CNN Indonesia | Senin, 28/09/2020 01:17 WIB
Karier Pep Guardiola sebagai pelatih ternoda setelah Manchester City dibantai Leicester City 2-5 di Liga Inggris. Tim asuhan Pep Guardiola untuk pertama kalinya kalah dengan kebobolan lima gol. (AP/Miguel A. Lopes)
Jakarta, CNN Indonesia --

Karier Pep Guardiola sebagai pelatih ternoda setelah Manchester City dibantai Leicester City 2-5 pada pekan ketiga Liga Inggris di Stadion Etihad, Minggu (27/9) waktu setempat.

Dilansir Opta, Guardiola sudah melakoni 686 pertandingan sejak memutuskan berkarier sebagai pelatih. Sejak saat itu, tim asuhan Guardiola tidak sekalipun kebobolan lima gol hingga akhirnya rekor itu dinodai oleh Leicester.

Leicester jadi satu-satunya tim yang bisa lima kali membobol gawang tim asuhan Guardiola. Kekalahan dengan skor telak ini juga merusak torehan di Stadion Etihad.

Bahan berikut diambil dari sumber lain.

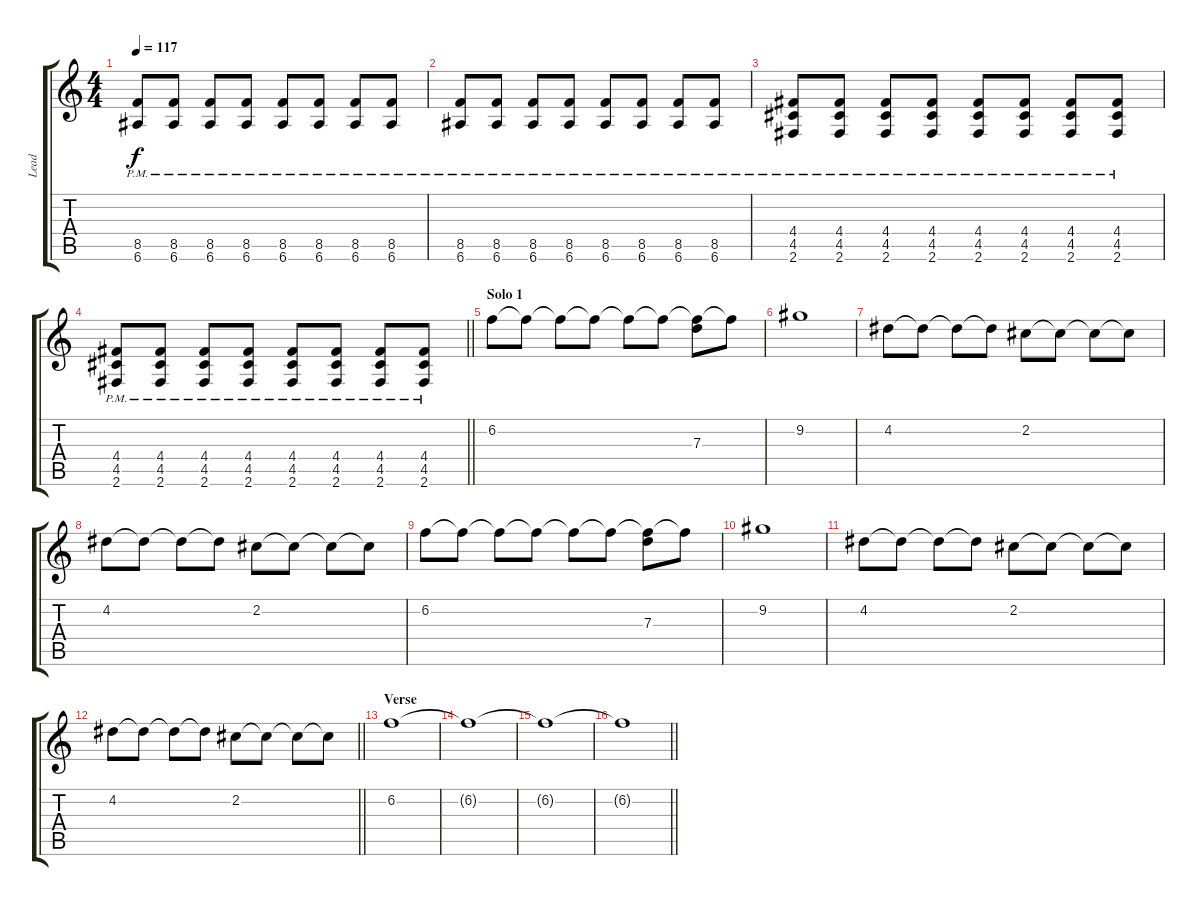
\track ("Lead" "Lead") {instrument overdrivenguitar}
\staff {score tabs}
\tuning (E4 B3 G3 D3 A2 E2) {hide}
\ts (4 4)
\tempo 117
\clef g2
\ks c
(8.5{pm} 6.6{pm}).8{dy f} (8.5{pm} 6.6{pm}).8 (8.5{pm} 6.6{pm}).8 (8.5{pm} 6.6{pm}).8 (8.5{pm} 6.6{pm}).8 (8.5{pm} 6.6{pm}).8 (8.5{pm} 6.6{pm}).8 (8.5{pm} 6.6{pm}).8 |
(8.5{pm} 6.6{pm}).8 (8.5{pm} 6.6{pm}).8 (8.5{pm} 6.6{pm}).8 (8.5{pm} 6.6{pm}).8 (8.5{pm} 6.6{pm}).8 (8.5{pm} 6.6{pm}).8 (8.5{pm} 6.6{pm}).8 (8.5{pm} 6.6{pm}).8 |
(4.4{pm} 4.5{pm} 2.6{pm}).8 (4.4{pm} 4.5{pm} 2.6{pm}).8 (4.4{pm} 4.5{pm} 2.6{pm}).8 (4.4{pm} 4.5{pm} 2.6{pm}).8 (4.4{pm} 4.5{pm} 2.6{pm}).8 (4.4{pm} 4.5{pm} 2.6{pm}).8 (4.4{pm} 4.5{pm} 2.6{pm}).8 (4.4{pm} 4.5{pm} 2.6{pm}).8 |
\barLineRight lightlight
(4.4{pm} 4.5{pm} 2.6{pm}).8 (4.4{pm} 4.5{pm} 2.6{pm}).8 (4.4{pm} 4.5{pm} 2.6{pm}).8 (4.4{pm} 4.5{pm} 2.6{pm}).8 (4.4{pm} 4.5{pm} 2.6{pm}).8 (4.4{pm} 4.5{pm} 2.6{pm}).8 (4.4{pm} 4.5{pm} 2.6{pm}).8 (4.4{pm} 4.5{pm} 2.6{pm}).8 |
\section ("" "Solo 1")
6.2.8 6.2{t}.8 6.2{t}.8 6.2{t}.8 6.2{t}.8 6.2{t}.8 (6.2{t} 7.3).8 6.2{t}.8 |
9.2.1 |
4.2.8 4.2{t}.8 4.2{t}.8 4.2{t}.8 2.2.8 2.2{t}.8 2.2{t}.8 2.2{t}.8 |
4.2.8 4.2{t}.8 4.2{t}.8 4.2{t}.8 2.2.8 2.2{t}.8 2.2{t}.8 2.2{t}.8 |
6.2.8 6.2{t}.8 6.2{t}.8 6.2{t}.8 6.2{t}.8 6.2{t}.8 (6.2{t} 7.3).8 6.2{t}.8 |
9.2.1 |
4.2.8 4.2{t}.8 4.2{t}.8 4.2{t}.8 2.2.8 2.2{t}.8 2.2{t}.8 2.2{t}.8 |
\barLineRight lightlight
4.2.8 4.2{t}.8 4.2{t}.8 4.2{t}.8 2.2.8 2.2{t}.8 2.2{t}.8 2.2{t}.8 |
\section ("" "Verse")
6.2.1 |
6.2{t}.1 |
6.2{t}.1 |
\barLineRight lightlight
6.2{t}.1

Kemenangan 5-2 Leicester atas Man City jadi yang pertama kali dari 438 di semua ajang gawang The Citizens kebobolan lima kali di Stadion Etihad.

Kekalahan telak ini terjadi karena performa buruk lini belakang Man City. Hal ini lantaran tiga dari lima gol The Foxes tercipta melalui penalti setelah pelanggaran tak perlu yang dilakukan bek-bek Man City.

Kyle Walker, Eric Garcia, dan Benjamin Mendy jadi penyebab utamanya. Tiga kesalahan elementer itu pun bisa dikonversi jadi gol berkat dua penalti yang dieksekusi Jamie Vardy dan satu lagi oleh Youri Tielemans.

Banner gif video highlights MotoGP

Vardy sendiri tampil gemilang di laga ini. Ia berhasil mencetak tiga gol alias hattrick dan dua gol lainnya disumbangkan Tielemans dan pemain pengganti James Maddison.

Sementara itu, dua gol Man City dicetak Riyad Mahrez dan bek anyar Nathan Ake. Hasil ini juga menjadi kekalahan pertama Man City di musim ini dari dua laga yang sudah dilakoni

Di pertandingan pertama musim ini, skuad asuhan Guardiola berhasil mengalahkan Wolverhampton Wanderers 3-1 di Stadion Molineux, 22 September lalu.